Communist Party of India-Marxist (CPI-M) state secretary Pinarayi Vijayan, who did not initially react to the allegations, Sunday said that with Home Minister Ramesh Chennithala saying that the vigilance department is looking into the complaint, Mani, who heads the Kerala Congress-Mani, should resign.
"He cannot remain a minister when a probe is on so he should quit," he said.
State Communist Party of India secretary Paniyan Ravindran also asked Mani to quit.
"How can a person with these many years of experience remain as a minister, when the probe has been announced.
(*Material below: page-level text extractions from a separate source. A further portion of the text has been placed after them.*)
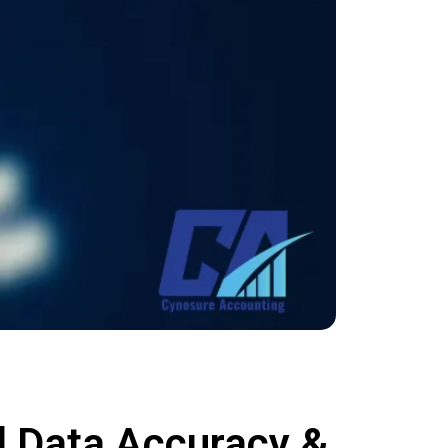
l Data Accuracy &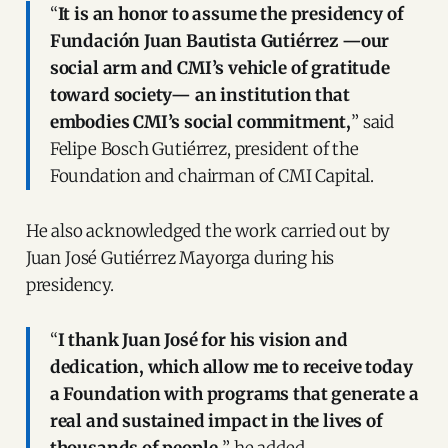
“
It is an honor to assume the presidency of
Fundación Juan Bautista Gutiérrez —our
social arm and CMI’s vehicle of gratitude
toward society— an institution that
embodies CMI’s social commitment,
” said
Felipe Bosch Gutiérrez, president of the
Foundation and chairman of CMI Capital.
He also acknowledged the work carried out by
Juan José Gutiérrez Mayorga during his
presidency.
“
I thank Juan José for his vision and
dedication, which allow me to receive today
a Foundation with programs that generate a
real and sustained impact in the lives of
thousands of people,
” he added.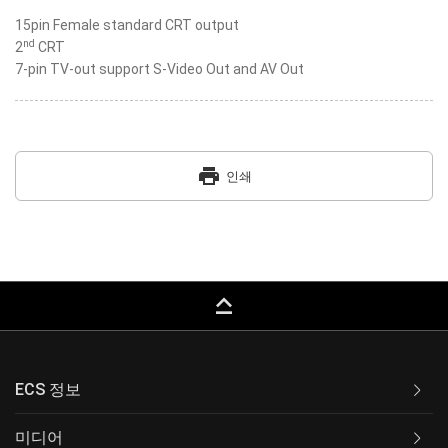
15pin Female standard CRT output
nd
2
CRT
7-pin TV-out support S-Video Out and AV Out
print
인쇄
keyboard_capslock
ECS 정보
미디어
He has no other option but to quit," he said at a press conference.
The 81-year-old Mani, who has won every election since 1965 and has been a cabinet minister with both the rival fronts, came under a cloud after bar owner Biju Ramesh made the allegation while taking part in a TV channel discussion Friday night.
While Chief Minister Oommen Chandy came to Mani's defence and said the vigilance department's looking into the charge is just a procedural formality that has been announced while Chennithala clarified that there is no vigilance probe but just a quick verification to be done.
The sudden turn of events comes at a time when Mani was nearing the winter of his long political innings and was all set to pass on the mantle to his son Jose K. Mani, the Lok Sabha member from Kottayam.
Mani, with his nine legislators, was holding sway in the Chandy government that is operating on a wafer thin majority of just five seats in the 140-member assembly. Earlier, there was speculation that Mani will rock the UDF boat and join the Left to finish his political career by becoming the chief minister.
But with this allegation and the Left opposition demanding his resignation, it has now come to a stage that more than anyone, it would be Mani who would have to see that the Chandy government has a smooth sailing for the reminder of its term, which ends in May 2016.